• EXERCISE REQUIREMENTS
Continue the forum thread about using pictures to stop spam scripts, picking up after its last reply.

• TEXT PROVIDED
::::
Still doesn't make sense.

If you display 10 random animals (or shapes), and ask a user to pick the right one, a dumb spam script would have a 10% success rate.

If you display one image of an animal and give 10 possible answers, a dumb spam script would have a 10% success rate.

mseebach · on Sept 20, 2010

So if I have a library of 10s of thousands of images of animals, shapes, things etc. that are all easily recognisable to English speakers -- e.g. cat, dog, house, drum, road, tree, book, horse -- and ask them to write in what is it, AND I constantly update that library and retire pictures that's been used many time -- what is your dumb script's success rate?

What if I combine three pictures in each challenge - e.g. "cat house triangle"?

olegk · on Sept 20, 2010

My spam script would always answer "cat", so among 8 options (cat, dog, house, drum, road, tree, book, horse), I'd get a 12.5% success rate.

Plus you constantly have to update your image library, which a huge pain.
::::
• AVAILABLE DATA
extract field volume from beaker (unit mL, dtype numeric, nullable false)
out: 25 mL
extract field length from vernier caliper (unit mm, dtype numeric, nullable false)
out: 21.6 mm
::::
• ANSWER TO THIS TASK
Also, recognizing 10,000 images will take me around one day and less than $1000 with Amazon turk, thus giving me a perfect 100% success rate. After that you would have to completely renew your image database.

mseebach · on Sept 20, 2010

sigh .. etc. There would be more than 8 options, many more.

YES, it would be a pain to update the library, which is why I'm commending this particular concept for solving that problem ...

stavros · on Sept 20, 2010

You aren't getting it. The probability is 1/<number of options you present to the user>. If you show the user 100 images and ask them to select one, a bot will have a 1% probability to find the right one, but the user will tell you to get lost.

If you present 10 images (still a stretch), bots will have 10% success rate just answering randomly.

EDIT: Wait, from what I see you mean that the user will have to write "cat" or "dog" or whatever? That's better, yes. Communication, however, is hard, which is why me the GP didn't understand what you meant.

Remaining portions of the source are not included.